A skimpy collection4
Island Life is a collection of Grace Jones' biggest hits on the Island records label. It draws from albums like Portfolio (1977), Fame (1978), Muse (1979), Warm Leatherette (1980), Nightclubbing (1981), Living My Life (1982) and Slave To The Rhythm (1985). The tracks are arranged chronologically so it maps out her musical development from the robotic disco sounds of La Vie En Rose through her new wave experiments with Private Life, her torch song phase in Libertango up to the funky R&B of My Jamaican Guy.

She wasn't taken seriously as a musician up until the release of Warm Leatherette in 1980, but I have always enjoyed her early disco work, especially the Portfolio album with its great tracks like Tomorrow, Send In The Clowns, I Need A Man and La Vie en Rose. The following two albums, Fame and Muse, were weaker but still contained a sprinkling of memorable disco musings like Autumn Leaves, Do Or Die and others.

Warm Leatherette really put her on the musical map, especially on account of her version of the title track that was an obscure synth-pop single by Daniel Miller's The Normal. She also did interesting versions of Private Life (The Pretenders) and Love Is The Drug (Roxy Music). Tracks 6 to 8 come from Jones' very successful Nightclubbing album. Libertango and Walking In the Rain are witty, accessible pop ballads while the funky Pull Up To The Bumper is controversially sensual. My Jamaican Guy from the innovative Living My Life album is jerky, funky and tribal with stunning vocal arrangements.

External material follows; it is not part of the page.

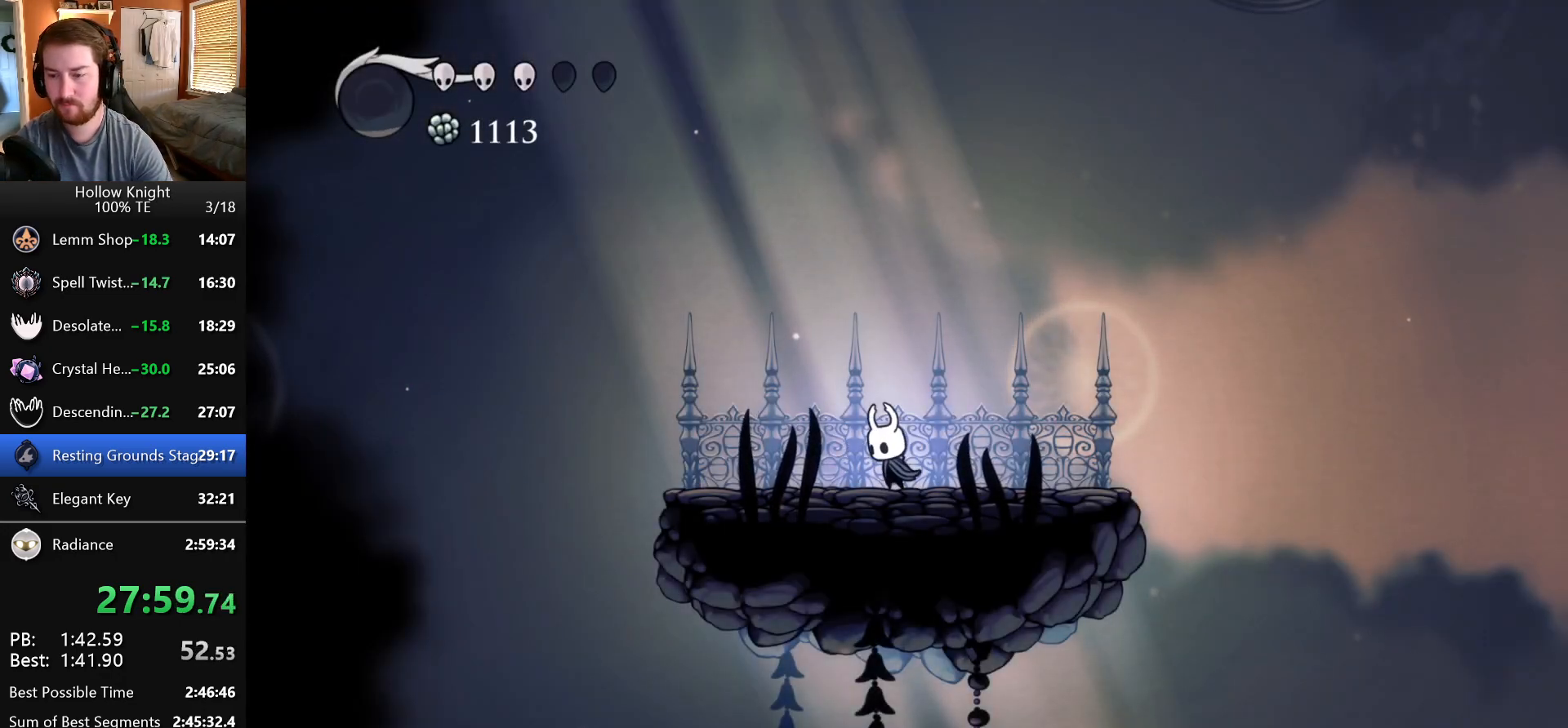
{"keys": ["nail"], "events": [[67, "down", "up"], [100, "right", "up"], [200, "right", "down"], [483, "nail", "down"], [500, "right", "up"]]}
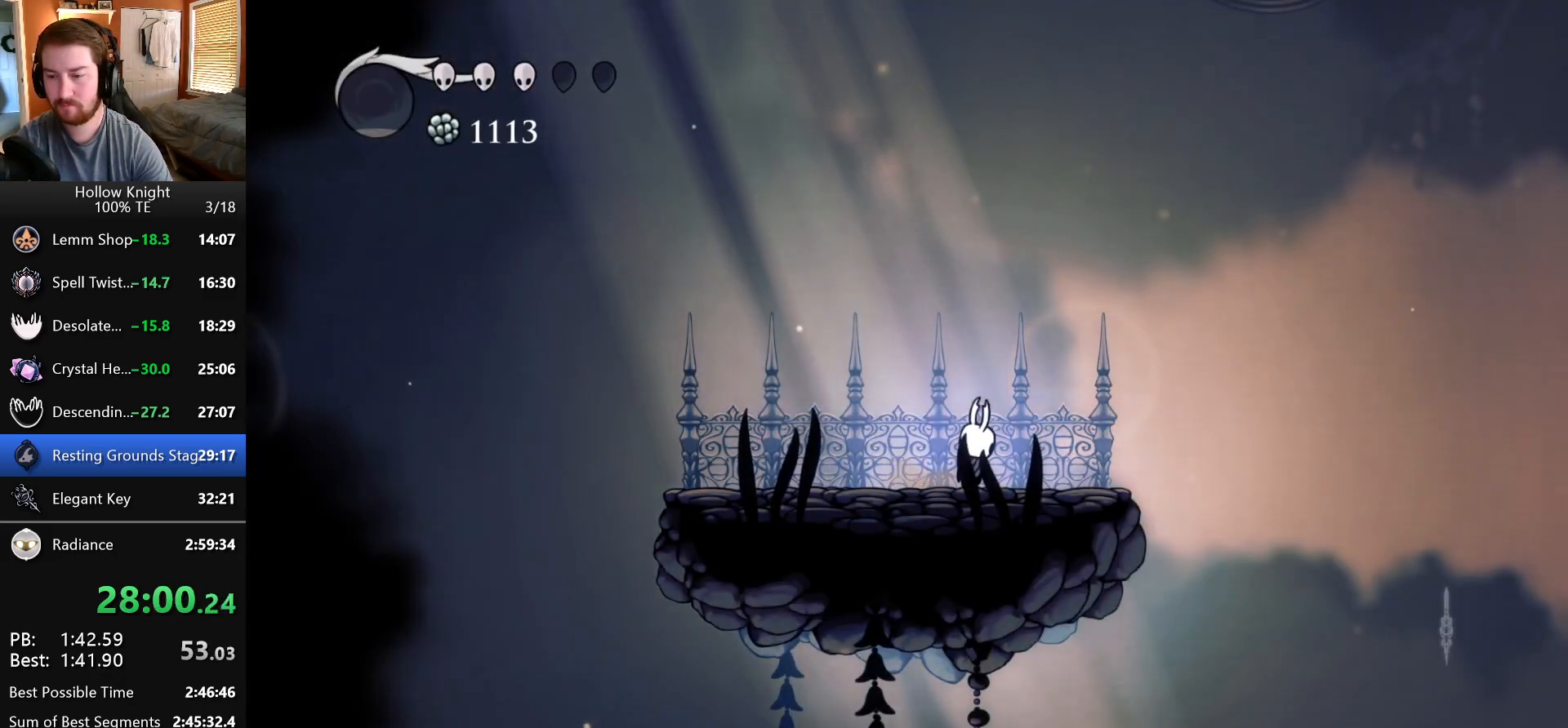
{"keys": [], "events": [[117, "nail", "up"], [183, "right", "down"], [317, "nail", "down"], [333, "right", "up"], [483, "nail", "up"]]}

Unfortunately Island Life doesn't really succeed in providing the best of Grace Jones. It ought to properly have been a double disc as there are many other classics in her oeuvre that deserve to be on a best of album. Songs like Demolition Man, the title track from Nightclubbing, Rolling Stone, Art Groupie, Nipple To The Bottle and The Apple Stretching are equally worthy of inclusion on a greatest hits compilation. And then there are the great albums that followed her Island period: Bulletproof Heart and Inside Story, but that's another story!